== Available records ==

=== Begin Enclosure ===

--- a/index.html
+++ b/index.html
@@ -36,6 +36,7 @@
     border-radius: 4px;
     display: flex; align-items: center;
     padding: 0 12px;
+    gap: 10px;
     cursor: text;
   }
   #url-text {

=== End Enclosure ===
=== Begin Enclosure ===

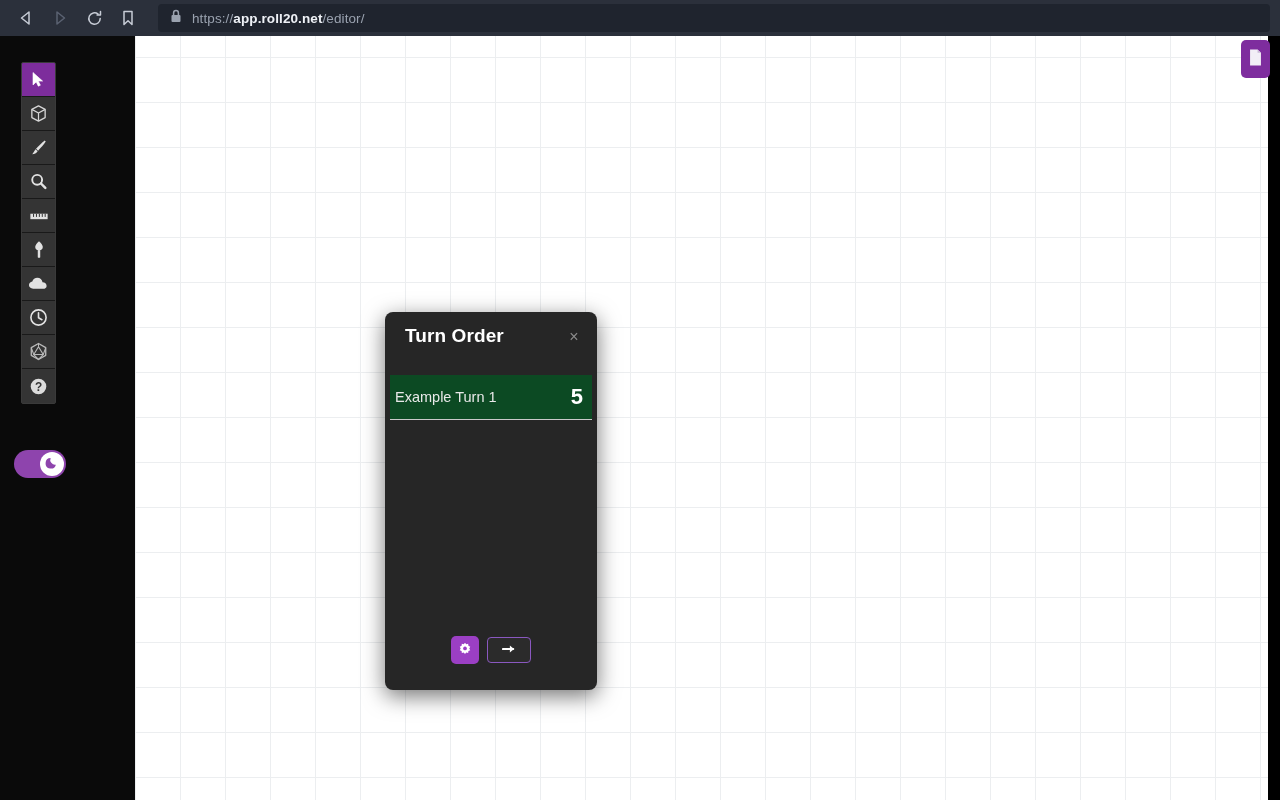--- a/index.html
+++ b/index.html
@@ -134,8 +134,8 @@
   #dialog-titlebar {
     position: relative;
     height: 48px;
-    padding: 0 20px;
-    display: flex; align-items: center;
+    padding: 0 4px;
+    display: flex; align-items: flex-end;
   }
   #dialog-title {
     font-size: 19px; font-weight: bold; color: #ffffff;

=== End Enclosure ===

Only the lines above from the one with "padding: 0 4px;" through the one with "font-size: 19px; font-weight: bold;" should be duplicated, character for character.

+    padding: 0 4px;
+    display: flex; align-items: flex-end;
   }
   #dialog-title {
     font-size: 19px; font-weight: bold; color: #ffffff;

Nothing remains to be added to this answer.